TASK TO CARRY OUT =
Go line by line through the entries below and copy those containing the string "Santa".

*** SOURCE DATA Section Begins ***

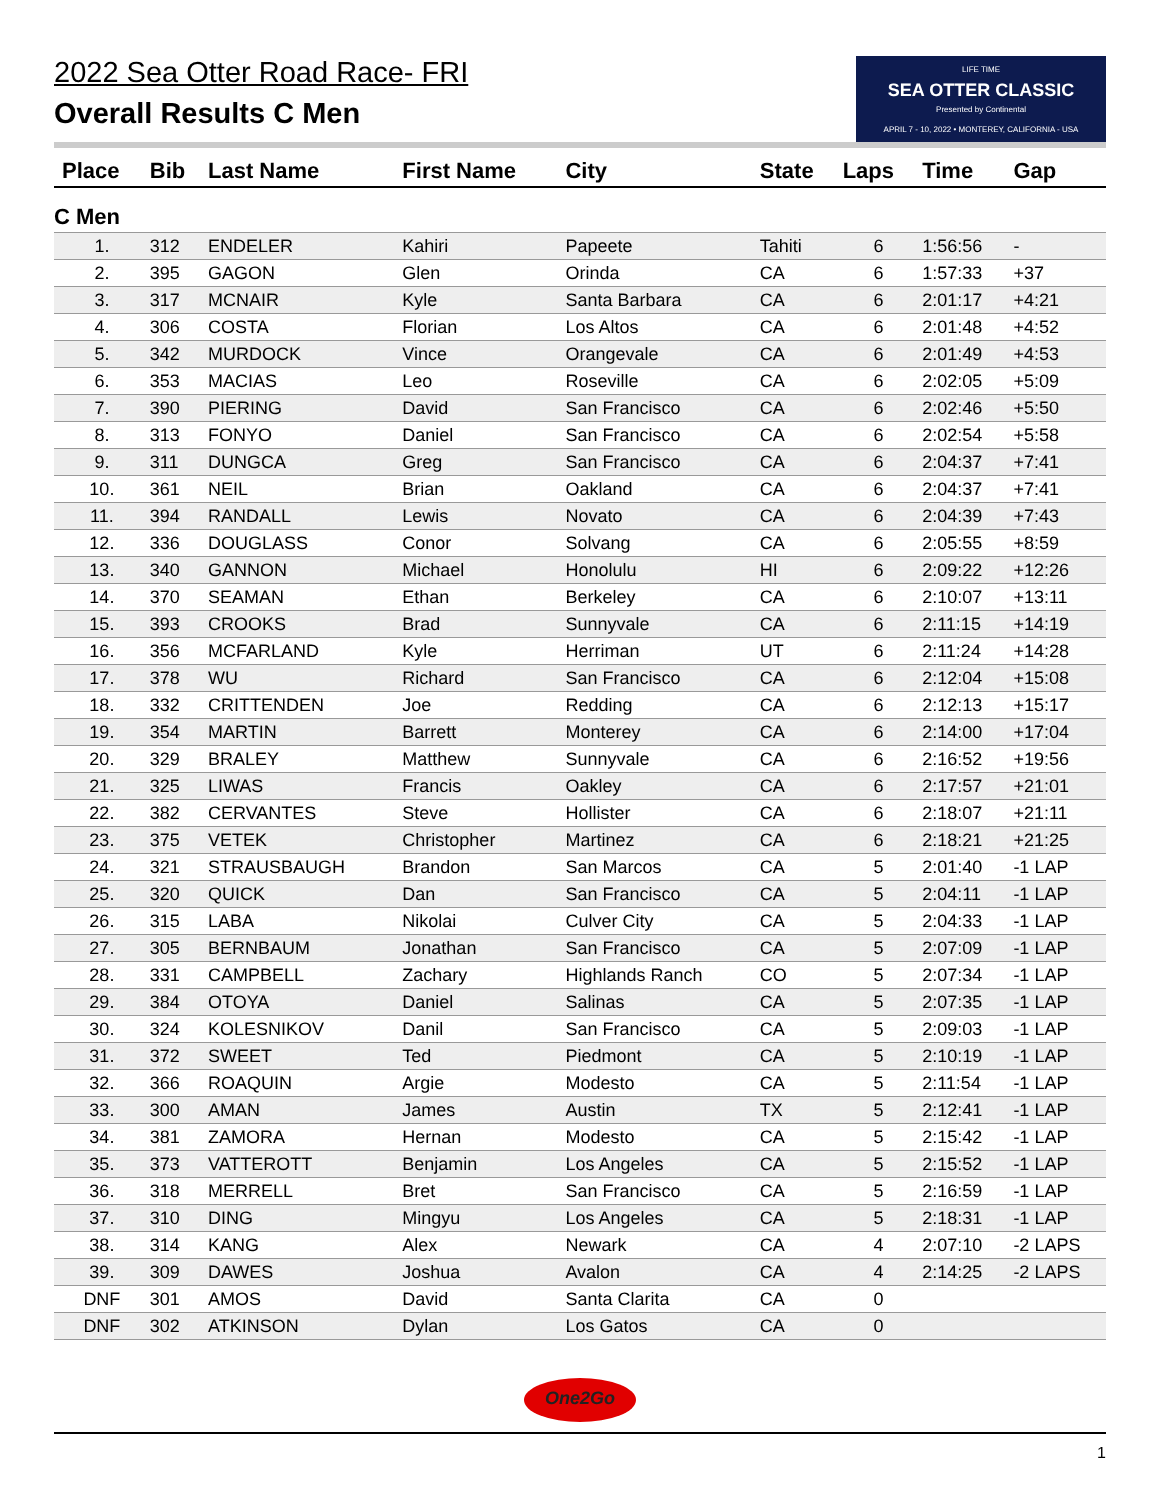2022 Sea Otter Road Race- FRI
Overall Results C Men
LIFE TIME
SEA OTTER CLASSIC
Presented by Continental
APRIL 7 - 10, 2022 • MONTEREY, CALIFORNIA - USA
| Place | Bib | Last Name | First Name | City | State | Laps | Time | Gap |
| --- | --- | --- | --- | --- | --- | --- | --- | --- |
| C Men | | | | | | | | |
| 1. | 312 | ENDELER | Kahiri | Papeete | Tahiti | 6 | 1:56:56 | - |
| 2. | 395 | GAGON | Glen | Orinda | CA | 6 | 1:57:33 | +37 |
| 3. | 317 | MCNAIR | Kyle | Santa Barbara | CA | 6 | 2:01:17 | +4:21 |
| 4. | 306 | COSTA | Florian | Los Altos | CA | 6 | 2:01:48 | +4:52 |
| 5. | 342 | MURDOCK | Vince | Orangevale | CA | 6 | 2:01:49 | +4:53 |
| 6. | 353 | MACIAS | Leo | Roseville | CA | 6 | 2:02:05 | +5:09 |
| 7. | 390 | PIERING | David | San Francisco | CA | 6 | 2:02:46 | +5:50 |
| 8. | 313 | FONYO | Daniel | San Francisco | CA | 6 | 2:02:54 | +5:58 |
| 9. | 311 | DUNGCA | Greg | San Francisco | CA | 6 | 2:04:37 | +7:41 |
| 10. | 361 | NEIL | Brian | Oakland | CA | 6 | 2:04:37 | +7:41 |
| 11. | 394 | RANDALL | Lewis | Novato | CA | 6 | 2:04:39 | +7:43 |
| 12. | 336 | DOUGLASS | Conor | Solvang | CA | 6 | 2:05:55 | +8:59 |
| 13. | 340 | GANNON | Michael | Honolulu | HI | 6 | 2:09:22 | +12:26 |
| 14. | 370 | SEAMAN | Ethan | Berkeley | CA | 6 | 2:10:07 | +13:11 |
| 15. | 393 | CROOKS | Brad | Sunnyvale | CA | 6 | 2:11:15 | +14:19 |
| 16. | 356 | MCFARLAND | Kyle | Herriman | UT | 6 | 2:11:24 | +14:28 |
| 17. | 378 | WU | Richard | San Francisco | CA | 6 | 2:12:04 | +15:08 |
| 18. | 332 | CRITTENDEN | Joe | Redding | CA | 6 | 2:12:13 | +15:17 |
| 19. | 354 | MARTIN | Barrett | Monterey | CA | 6 | 2:14:00 | +17:04 |
| 20. | 329 | BRALEY | Matthew | Sunnyvale | CA | 6 | 2:16:52 | +19:56 |
| 21. | 325 | LIWAS | Francis | Oakley | CA | 6 | 2:17:57 | +21:01 |
| 22. | 382 | CERVANTES | Steve | Hollister | CA | 6 | 2:18:07 | +21:11 |
| 23. | 375 | VETEK | Christopher | Martinez | CA | 6 | 2:18:21 | +21:25 |
| 24. | 321 | STRAUSBAUGH | Brandon | San Marcos | CA | 5 | 2:01:40 | -1 LAP |
| 25. | 320 | QUICK | Dan | San Francisco | CA | 5 | 2:04:11 | -1 LAP |
| 26. | 315 | LABA | Nikolai | Culver City | CA | 5 | 2:04:33 | -1 LAP |
| 27. | 305 | BERNBAUM | Jonathan | San Francisco | CA | 5 | 2:07:09 | -1 LAP |
| 28. | 331 | CAMPBELL | Zachary | Highlands Ranch | CO | 5 | 2:07:34 | -1 LAP |
| 29. | 384 | OTOYA | Daniel | Salinas | CA | 5 | 2:07:35 | -1 LAP |
| 30. | 324 | KOLESNIKOV | Danil | San Francisco | CA | 5 | 2:09:03 | -1 LAP |
| 31. | 372 | SWEET | Ted | Piedmont | CA | 5 | 2:10:19 | -1 LAP |
| 32. | 366 | ROAQUIN | Argie | Modesto | CA | 5 | 2:11:54 | -1 LAP |
| 33. | 300 | AMAN | James | Austin | TX | 5 | 2:12:41 | -1 LAP |
| 34. | 381 | ZAMORA | Hernan | Modesto | CA | 5 | 2:15:42 | -1 LAP |
| 35. | 373 | VATTEROTT | Benjamin | Los Angeles | CA | 5 | 2:15:52 | -1 LAP |
| 36. | 318 | MERRELL | Bret | San Francisco | CA | 5 | 2:16:59 | -1 LAP |
| 37. | 310 | DING | Mingyu | Los Angeles | CA | 5 | 2:18:31 | -1 LAP |
| 38. | 314 | KANG | Alex | Newark | CA | 4 | 2:07:10 | -2 LAPS |
| 39. | 309 | DAWES | Joshua | Avalon | CA | 4 | 2:14:25 | -2 LAPS |
| DNF | 301 | AMOS | David | Santa Clarita | CA | 0 | | |
| DNF | 302 | ATKINSON | Dylan | Los Gatos | CA | 0 | | |
One2Go
1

*** SOURCE DATA Section Ends ***

ANSWER BOX =
| 3. | 317 | MCNAIR | Kyle | Santa Barbara | CA | 6 | 2:01:17 | +4:21 |
| DNF | 301 | AMOS | David | Santa Clarita | CA | 0 | | |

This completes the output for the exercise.